Fastq formatted file of read sequences. All query sequences are aligned to all reads, unless kmer indexing is specified.
Fasta file contain sequences to be searched for from the reads. Alignments are returned in order by alignment score. All alignments meeting the minimum --score threshold will be returned until the --max_report parameters is met or until there are no more alignments.
The kmer size to use for the query index. Swifr produces a Map of kmers of size k across all query sequences. For each read, kmers of size k are produced and looked up in the index. For each read, the kmer coverage against each query sequence in the index is calculated. Query sequences with the highest coverage (Z-score >2) \are kept for the final alignment.Or, in the event that there are multiple similar query sequences, argument -F is used to align query sequences with some minimum coverage
In the event that the kmer index does not find a matching sequeunce, Align against all query sequences. If reads are noisy (pacbio, nanopore) this option could be useful to increase alginment sensitivity. This option will slow down alignments though, if there are many off target reads relative to the expected query sequences.
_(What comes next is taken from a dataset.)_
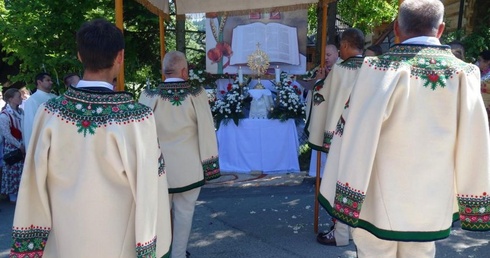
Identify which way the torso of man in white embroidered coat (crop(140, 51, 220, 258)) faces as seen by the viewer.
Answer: away from the camera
After calculating coverage for each query sequence in the kmer-index, any query sequence with at least some fraction of coverage (i.e. 0.3 = 30%) is returned and aligned against using the smith-waterman algorithm.
The minimum score, as calculated by the Smith-Waterman Algorithm (see Alignment Strategy, necessary to qualify a sequence alignment. All alignments satisfying this score will be used to split/trim the reads.
Maximum number of alignments that will be reported for a given read. Alignments are returned in order of highest score.
The total number of reads to run the alignment against. Useful for debugging and testing parameters.
The number of processors used to perform the alignments.
Optimize the alignment for global (end-to-end) alignments. Using this option will allow negative values to the stored in the scoring matrix. Likewise, alignment maxima are only traced from the end of the query sequence.
Specify the amount of sequence at the ends of the reads to align barcodes against. By default, adapters are aligned against the entire length of the read. Specifying --length, for example 100, will align the adapter sequence against the first and last 100 bases of the reads.
Increases verbosity during alignment. Prints highly detailed information about each alignment. Only useful for learning and exploring aspects of the alignments, not for use on large datasets.